**PROBLEM SET**:
[A] In the comment thread on moving in retirement, which states did Jason Clayton's parents move from and to when his father retired?
[B] For each statement, say whether it agrees with the comment thread on moving in retirement, and quote the deciding words: (i) Miss T is close to retirement. (ii) Krantcents lives in southern California. (iii) Krantcents's mother moved from New Jersey to California in her sixties.
[C] Extend the comment thread on moving in retirement, picking up after its final comment.

**DOCUMENT SEGMENT**:
========================================================================

Krantcents November 1, 2012 at 4:42 pm

It may be a new adventure for some, most will feel lonely and it is difficult to make new friends in your 60s and 70s. At the very least, it is porudent to test it out before you take the leap.

Miss T @ Prairie Eco-Thrifter November 1, 2012 at 4:19 pm

I am not sure what we would do. We are so far from retirement right now. I think I would want to be where my family is since time with them is so precious. I can always travel more and go on vacation without moving for when I need a change of scenery.

Krantcents November 1, 2012 at 4:45 pm

I agree, family and friends are very important and keeps me right here. Given enough money, I can travel to avoid the bad weather and stay put no matter where home is. I am fortunate to live in southern California and the weather is outstanding. The downside is I am in one of the most expensive cities.

Barbara Friedberg November 1, 2012 at 8:46 pm

After moving at least once per decade, I do not want to move again. I love where I live and our condo. I’m done moving!!!! (I hope :) )

Krantcents November 1, 2012 at 9:40 pm

I know what you mean! I have maybe one move left which is to a single level home or condo. I plan to avoid assisted kving as long as I can.

Jason Clayton | frugal habits November 2, 2012 at 5:38 am

I think you make excellent points, but have to disagree from watching my parents move from Wisconsin to Arizona when my Dad retired. They are absolutely loving it down there and I have never seen them more happy. True, it took them a little bit of time to meet new friends and get connected, but I know they wouldn’t change it for the world.

Krantcents November 2, 2012 at 6:51 am

I am sure you can find some people who successfully moved, but it means restarting just about everything. Some people will not be able to make friends and adjust to a different lifestyle. My mother moved from New Jersey to California in her sixties adjusted fairly well, but she had some family here to help her.

========================================================================

**ENTRIES SUPPLIED**:
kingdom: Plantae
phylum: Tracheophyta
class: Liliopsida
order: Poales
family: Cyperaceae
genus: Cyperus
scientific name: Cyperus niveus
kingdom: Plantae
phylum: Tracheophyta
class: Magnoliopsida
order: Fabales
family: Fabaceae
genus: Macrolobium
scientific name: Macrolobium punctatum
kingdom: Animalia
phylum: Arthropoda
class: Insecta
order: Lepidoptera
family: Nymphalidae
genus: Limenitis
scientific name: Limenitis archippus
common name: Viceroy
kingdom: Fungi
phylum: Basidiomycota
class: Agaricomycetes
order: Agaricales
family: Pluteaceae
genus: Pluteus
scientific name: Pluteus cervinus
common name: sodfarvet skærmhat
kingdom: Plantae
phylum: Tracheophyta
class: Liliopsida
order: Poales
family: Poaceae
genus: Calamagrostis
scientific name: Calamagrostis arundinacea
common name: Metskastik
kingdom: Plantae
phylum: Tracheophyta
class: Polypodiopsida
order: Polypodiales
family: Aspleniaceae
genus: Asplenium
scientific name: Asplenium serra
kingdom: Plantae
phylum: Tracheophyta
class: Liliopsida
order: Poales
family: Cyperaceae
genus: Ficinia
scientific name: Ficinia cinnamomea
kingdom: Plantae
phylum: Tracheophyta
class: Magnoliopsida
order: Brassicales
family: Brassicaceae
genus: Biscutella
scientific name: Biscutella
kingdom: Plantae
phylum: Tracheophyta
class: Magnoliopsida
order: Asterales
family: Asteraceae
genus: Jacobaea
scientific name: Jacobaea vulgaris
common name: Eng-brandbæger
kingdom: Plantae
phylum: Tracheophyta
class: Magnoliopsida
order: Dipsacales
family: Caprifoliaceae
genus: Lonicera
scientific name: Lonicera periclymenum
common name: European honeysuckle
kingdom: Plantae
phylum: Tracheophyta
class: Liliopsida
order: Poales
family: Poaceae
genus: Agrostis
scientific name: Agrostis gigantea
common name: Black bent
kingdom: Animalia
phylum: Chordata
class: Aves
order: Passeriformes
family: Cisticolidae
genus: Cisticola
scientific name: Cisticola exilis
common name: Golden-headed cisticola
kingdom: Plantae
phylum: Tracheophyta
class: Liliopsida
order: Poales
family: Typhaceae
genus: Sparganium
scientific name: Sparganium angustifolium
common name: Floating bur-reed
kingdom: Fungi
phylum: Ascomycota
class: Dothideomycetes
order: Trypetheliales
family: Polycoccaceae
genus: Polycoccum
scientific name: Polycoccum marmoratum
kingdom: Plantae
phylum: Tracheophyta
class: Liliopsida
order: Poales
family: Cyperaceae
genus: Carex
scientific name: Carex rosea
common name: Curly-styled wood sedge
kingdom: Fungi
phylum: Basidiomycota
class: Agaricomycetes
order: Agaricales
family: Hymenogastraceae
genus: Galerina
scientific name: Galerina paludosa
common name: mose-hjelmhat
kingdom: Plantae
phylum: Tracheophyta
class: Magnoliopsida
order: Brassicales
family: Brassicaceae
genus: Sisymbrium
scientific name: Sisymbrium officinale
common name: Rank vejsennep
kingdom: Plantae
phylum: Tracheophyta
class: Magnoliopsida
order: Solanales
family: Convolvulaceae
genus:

========================================================================

**EXPECTED RESULTS**:
[A] They moved from Wisconsin to Arizona.

[B]
(i) No: "We are so far from retirement right now."
(ii) Yes: "I am fortunate to live in southern California"
(iii) Yes: "My mother moved from New Jersey to California in her sixties"

[C]
101 Centavos November 3, 2012 at 3:30 am

Moving and settling in are stressers that I could do without, but we’ll probably end up moving at least once before our golden years.

Krantcents November 4, 2012 at 2:36 pm

I thought tha my move to the townhouse would be my last move, however I don’t think I can handle the 3 levels as I get old(er). Therefore, I have one more move to a single level home.

Kay Lynn November 3, 2012 at 9:05 am

I think it may be dumb for you, but not for all. We plan to move when we retire for many reasons but one of those not holding us back is family. Our five kids all live in other states as does my side of the family.

We plan to relocate to Florida where it’s cheaper to live, the ocean is much warmer, closer to our family and there will be lots of other relocated boomers retiring ready to make new friends. Sounds great, right?

Krantcents November 4, 2012 at 2:40 pm

It is a personal choice that you should try out before you actually move. My mother moved when she was in her late 60s fro New Jersey to California. If she did not have family to help her make the change, I think she would have had a difficult time.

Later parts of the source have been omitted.